Riley held up a hand, then held it out to her. She took it cautiously, and he encouraged her to sit on the carpet. He joined her, and they sat opposite each other, leaning back against the table legs.

“I used to sit in here on the floor all the time,” Riley said with a fond smile. “Jeff never actually came in here, and my dad despaired of me.”

“I used to hide in the kitchens at home. I learned to cook that way.”

Riley nodded. “We both had our coping mechanisms, and we came out the other side.”

“I never meant to hurt Lisa,” she blurted out. “I don’t know why I did that…. Jeff and I had been apart for so long, but he said she couldn’t give him what he wanted, and all he wanted to do was hurt me.” She dipped her gaze, “he liked to hurt. And I was this desperate mess who believed that was what she wanted…” She buried her face in her hands. “Lisa must hate me.”

“Lisa doesn’t know,” Riley admitted.

Charlotte looked at him, her eyes glassy. “You didn’t tell her?”

“The Hayes family was always good with secrets,” Riley deadpanned. He stopped himself. Charlotte didn’t need the offhand summaries; she and Riley needed to get this sorted. “No, I didn’t tell her. What was the point? She was so happy. She was pregnant with Annabelle, and my brother hadn’t entirely ruined her back then.”

“Will you tell her now?”

Riley considered the kind of secrets that sat inside his family, including the big one that hung over them all like a blade waiting to fall. He tried to never think about it, never talk about it, but still, what Lisa had done was something that would be part of his life forever.

“No,” he said. “No point. Jeff is dead, and Lisa is doing well with the kids.”

“And you?”

“Me?”

“Will you forgive me?”

Riley paused. He tried not to think about his anger at finding out she was working at Hayes. He attempted not to focus on the graphic images in his head, then he lied, because it seemed like the right thing to do. “Easily.”

“Thank you, Riley.” She exhaled noisily, then her expression changed. “I’m clean now,” she began with earnest conviction. “That day, when you saw me, what I was doing, it was the first day of admitting what I was becoming. I’m not saying it was easy, and from that day I was done with it all, but I’ve made my amends where I need to. In case you were worried, I have a sponsor, and it’s been six years, three months, and eleven days now. I said Jim could talk to her if he needed to. He said he didn’t.”

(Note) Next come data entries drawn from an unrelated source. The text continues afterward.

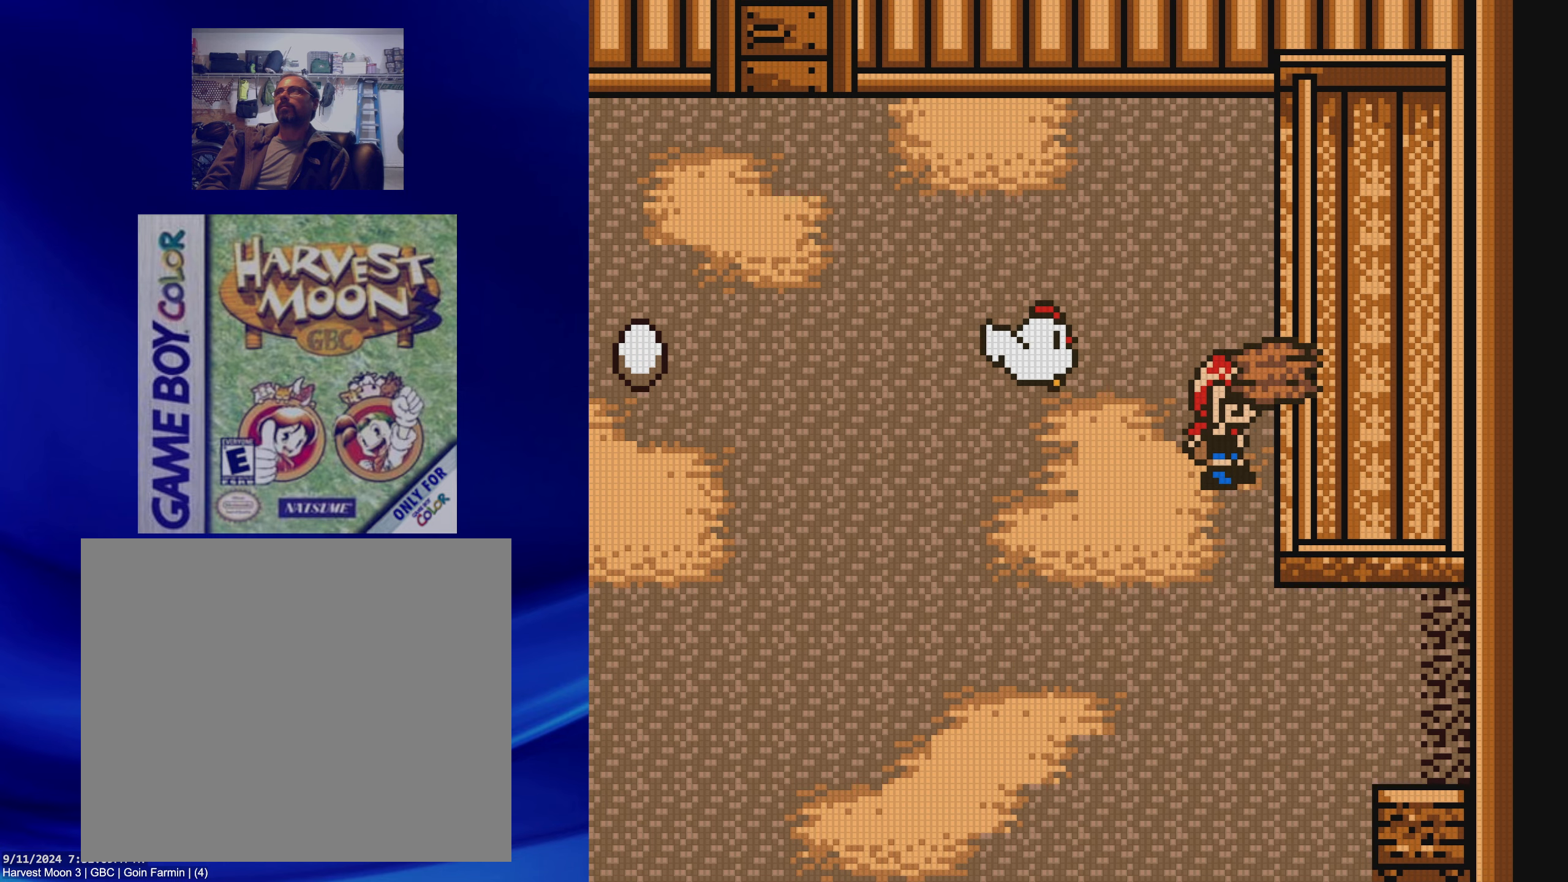
{"dt_ms": 500, "buttons": ["DPAD_UP"], "events": [[217, "B", "down"], [367, "B", "up"], [367, "DPAD_UP", "down"]]}
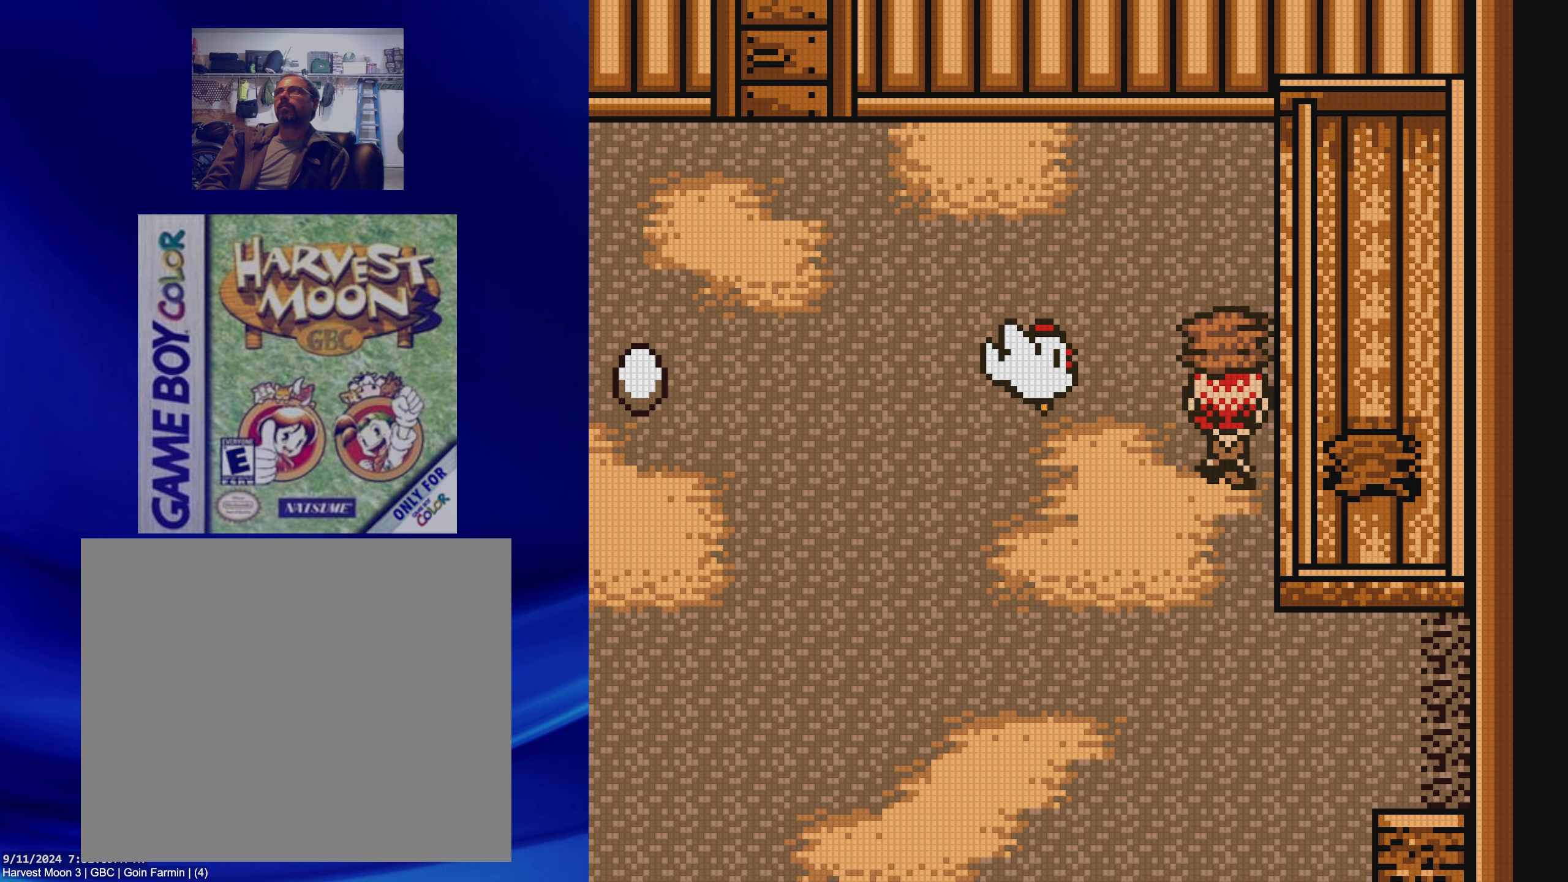
{"dt_ms": 500, "buttons": [], "events": [[217, "DPAD_RIGHT", "down"], [233, "DPAD_UP", "up"], [317, "A", "down"], [417, "DPAD_RIGHT", "up"], [467, "A", "up"]]}
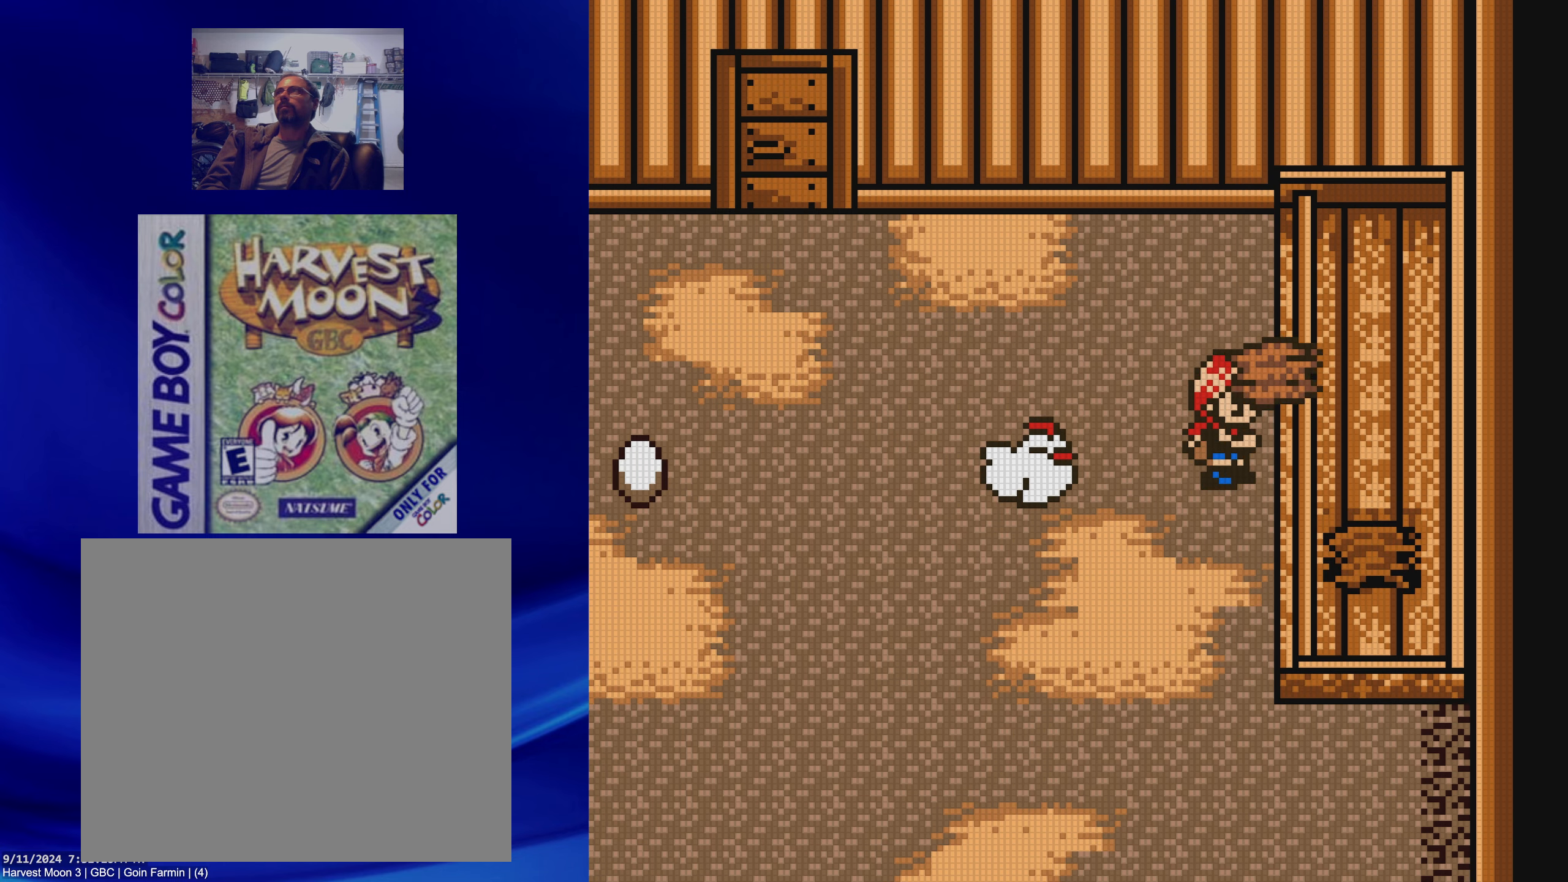
{"dt_ms": 500, "buttons": ["DPAD_UP"], "events": [[183, "B", "down"], [300, "DPAD_UP", "down"], [333, "B", "up"]]}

“Dad speaks highly of you.”

“You were lucky, Riley,” she began. “You turned out to have a real father who actually cared. I remember the day that we heard Gerald wasn’t your real father. All Josiah could say was that he’d known Gerald would never have a fag for a son. That made me laugh, given he has me as a daughter. My girlfriend, Meg, is a teacher. He hates the fact I have a girlfriend, and you know what? I don’t give a rat’s ass what he thinks anymore.”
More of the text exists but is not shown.